Coordinating the impact of structural genomics on the human α-helical transmembrane proteome

Abstract

With the recent successes in determining membrane protein structures, we explore the tractability of determining representatives for the entire human membrane proteome. This proteome contains 2,925 unique integral α-helical transmembrane domain sequences that cluster into 1,201 families sharing more than 25% sequence identity. Structures of 100 optimally selected targets would increase the fraction of modelable human α-helical transmembrane domains from 26% to 58%, thus providing structure/function information not otherwise available.

Figure 1. Flowchart of the analysis (Supplementary Notes 1 and 2)
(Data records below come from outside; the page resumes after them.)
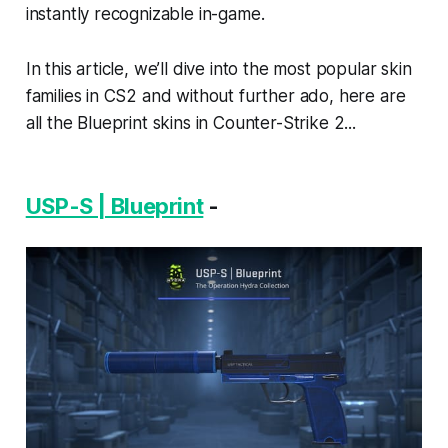
instantly recognizable in-game.
In this article, we’ll dive into the most popular skin
families in CS2 and without further ado, here are
all the Blueprint skins in Counter-Strike 2...
USP-S | Blueprint
-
In stage 1,α-helical transmembrane regions of all human sequences from the RefSeq-37 database34 were predicted by TMHMM2.0 and clustered with USEARCH at 98% sequence identity, resulting in 2,925 unique α-helical transmembrane domains with at least two predicted transmembrane helices. In stage 2, the current modeling coverage of these domains was assessed by automated comparative modeling using ModPipe. In stage 3, the 2,925 unique α-helical transmembrane domains were clustered at 25% sequence identity and 70% coverage thresholds using BLASTCLUST, resulting in 1,201 domain clusters. In stage 4, several target lists, including existing target lists of the nine PSI:Biology centers, were assessed by mapping the number and quality of models as a function of the number of targets; for example, if representative structures for the 100 largest clusters were determined, 1,400 additional α-helical transmembrane domains could be modeled based on at least 25% sequence identity to the closest known structure. In stage 5, the target sequence set was expanded by adding homologous sequences from other organisms extracted from UniProtKB.